Many in the Gaming Industry are Challenging the Validity of the Decision
The World Health Organization (WHO) is officially recognizing gaming disorder as a disease. Member states of the WHO met in Geneva, Switzerland for the 72nd World Health Assembly. During the meeting, members came to an agreement that gaming disorder is qualified by the 11th Revision of the International Classification of Diseases (ICD-11). It characterizes the disease as “persistent or recurring gaming behavior” that causes “significant impairment in personal, family, social, education, occupational or other important areas of functioning”.

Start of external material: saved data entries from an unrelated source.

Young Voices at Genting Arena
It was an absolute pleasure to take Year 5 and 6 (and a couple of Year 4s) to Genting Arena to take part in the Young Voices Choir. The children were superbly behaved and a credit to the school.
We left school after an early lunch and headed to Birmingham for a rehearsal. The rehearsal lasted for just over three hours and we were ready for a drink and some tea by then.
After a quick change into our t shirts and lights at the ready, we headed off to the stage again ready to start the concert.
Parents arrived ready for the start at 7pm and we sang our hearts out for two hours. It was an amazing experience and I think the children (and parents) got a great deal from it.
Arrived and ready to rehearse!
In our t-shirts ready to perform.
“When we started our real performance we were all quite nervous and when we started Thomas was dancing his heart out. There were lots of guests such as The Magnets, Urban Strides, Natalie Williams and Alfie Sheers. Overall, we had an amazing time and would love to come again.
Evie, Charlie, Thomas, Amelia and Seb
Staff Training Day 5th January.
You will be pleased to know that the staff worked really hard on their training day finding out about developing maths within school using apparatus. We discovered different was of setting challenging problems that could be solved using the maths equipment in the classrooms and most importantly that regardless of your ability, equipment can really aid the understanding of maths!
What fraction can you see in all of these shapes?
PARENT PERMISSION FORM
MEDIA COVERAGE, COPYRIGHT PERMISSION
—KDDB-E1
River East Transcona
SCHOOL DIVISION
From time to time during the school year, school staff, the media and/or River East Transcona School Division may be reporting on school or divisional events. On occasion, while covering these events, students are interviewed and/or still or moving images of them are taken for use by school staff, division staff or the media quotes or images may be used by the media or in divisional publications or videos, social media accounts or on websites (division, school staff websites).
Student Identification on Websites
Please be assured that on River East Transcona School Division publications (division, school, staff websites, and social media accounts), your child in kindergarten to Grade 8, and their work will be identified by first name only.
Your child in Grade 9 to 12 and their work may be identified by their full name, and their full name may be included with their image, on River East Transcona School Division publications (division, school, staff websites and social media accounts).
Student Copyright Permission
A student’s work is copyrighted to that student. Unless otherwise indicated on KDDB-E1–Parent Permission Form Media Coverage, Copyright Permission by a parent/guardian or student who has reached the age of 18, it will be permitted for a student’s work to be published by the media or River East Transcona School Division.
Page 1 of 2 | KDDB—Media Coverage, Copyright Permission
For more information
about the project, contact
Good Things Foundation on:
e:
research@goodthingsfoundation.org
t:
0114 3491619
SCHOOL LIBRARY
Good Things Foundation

The WHO defines the disorder as manifesting in three possible ways. The first possibility is “when an individual has an “impaired control” over gaming. The second is when an individual prioritizes gaming over “other life interests and daily activities”. The final manifestation is when an individual continues to game “despite the occurrence of negative consequences”.
Classifying gaming disorder as a disease has been discussed for a while. It was first proposed in December 2017 and the full definition was finalized in June 2018.
This decision by the World Health Organization is spurring a new wave of criticisms from many in the gaming industry. A joint statement made from representatives of the industry in Europe and seven other nations have formally asked the WHO to re-examine the decision to include gaming disorder in ICD-11. This is hardly a shock. Just look at how coal companies claim climate change is a myth, or how cigarette companies for decades claimed their products healthy. The gaming industry has been fighting this classification for a while and will likely keep going indefinitely.
In an interview with Polygon, medical professionals criticized the listing of gaming disorder as a disease. One allegedly argued that the WHO faces pressure from Asian member states such as China and North Korea to include the condition. These countries have already been battling gaming addiction on a policy level. This is important because the WHO holds a lot of influence with legislators.